CONSIGNE:
Veuillez transcrire le passage du texte fourni compris entre « Les deux aspects » et « plus grandes précautions. », ces deux bornes incluses.

___ TEXTE FOURNI ___

Crise du Lévothyrox : « Rien n’a changé » depuis le scandale du Mediator, selon Gérard Bapt

Le changement de formule de ce médicament anti-thyroïdien avait causé des effets indésirables importants à près de 15 000 patients. Gérard Bapt, médecin-conseil de l’Association française des malades de la thyroïde (AFMT) et 1er adjoint à Saint-Jean, déjà à l’origine du combat sanitaire contre le Mediator, réagit à ce rapport.

Que pensez-vous des conclusions du rapport rendu ce lundi à la ministre de la Santé ?

Les deux aspects positifs de ce rapport, c’est qu’il renvoie dans leur but d’une part les professeurs nocebo (ceux qui attribuaient les désagréments des patients à un effet purement psychologique, N.D.L.R.), qui étaient devenus des leaders d’opinion. Et d’autre part, il remet aussi à sa place la mission d’information de l’Assemblée nationale, qui avait réduit la crise du Lévothyrox à une simple crise médiatique. Le second intérêt, c’est qu’il pointe la responsabilité de l’Agence du médicament qui a décidé en mars 2017 d’un transfert obligatoire du Lévothyrox de l’ancienne vers la nouvelle formule, pour un produit qui était en situation de monopole et pour lequel il aurait fallu prendre les plus grandes précautions.

___ EXTRAIT DES DONNÉES ___

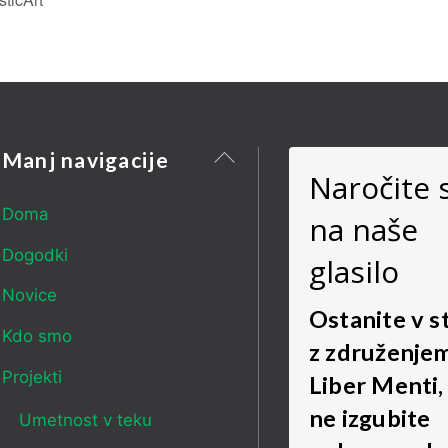
Nazaj
Manj navigacije
Naročite 
na
vrh
Doma
na naše
Dogodki
glasilo
Novice
Ostanite v s
Kdo smo
z združenje
Projekti
Liber Menti,
ne izgubite
Umetnost v teku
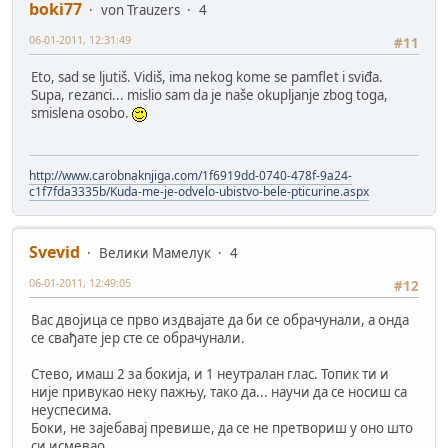
boki77
von Trauzers
4
06-01-2011, 12:31:49
#11
Eto, sad se ljutiš. Vidiš, ima nekog kome se pamflet i sviđa.
Supa, rezanci... mislio sam da je naše okupljanje zbog toga,
smislena osobo.
http://www.carobnaknjiga.com/1f6919dd-0740-478f-9a24-
c1f7fda3335b/Kuda-me-je-odvelo-ubistvo-bele-pticurine.aspx
Svevid
Велики Мамелук
4
06-01-2011, 12:49:05
#12
Вас двојица се прво издвајате да би се обрачунали, а онда
се свађате јер сте се обрачунали.
Стево, имаш 2 за бокија, и 1 неутралан глас. Топик ти и
није привукао неку пажњу, тако да... научи да се носиш са
неуспесима.
Боки, не зајебавај превише, да се не претвориш у оно што
си исмевао.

___

ZONE DE RÉPONSE:
Les deux aspects positifs de ce rapport, c’est qu’il renvoie dans leur but d’une part les professeurs nocebo (ceux qui attribuaient les désagréments des patients à un effet purement psychologique, N.D.L.R.), qui étaient devenus des leaders d’opinion. Et d’autre part, il remet aussi à sa place la mission d’information de l’Assemblée nationale, qui avait réduit la crise du Lévothyrox à une simple crise médiatique. Le second intérêt, c’est qu’il pointe la responsabilité de l’Agence du médicament qui a décidé en mars 2017 d’un transfert obligatoire du Lévothyrox de l’ancienne vers la nouvelle formule, pour un produit qui était en situation de monopole et pour lequel il aurait fallu prendre les plus grandes précautions.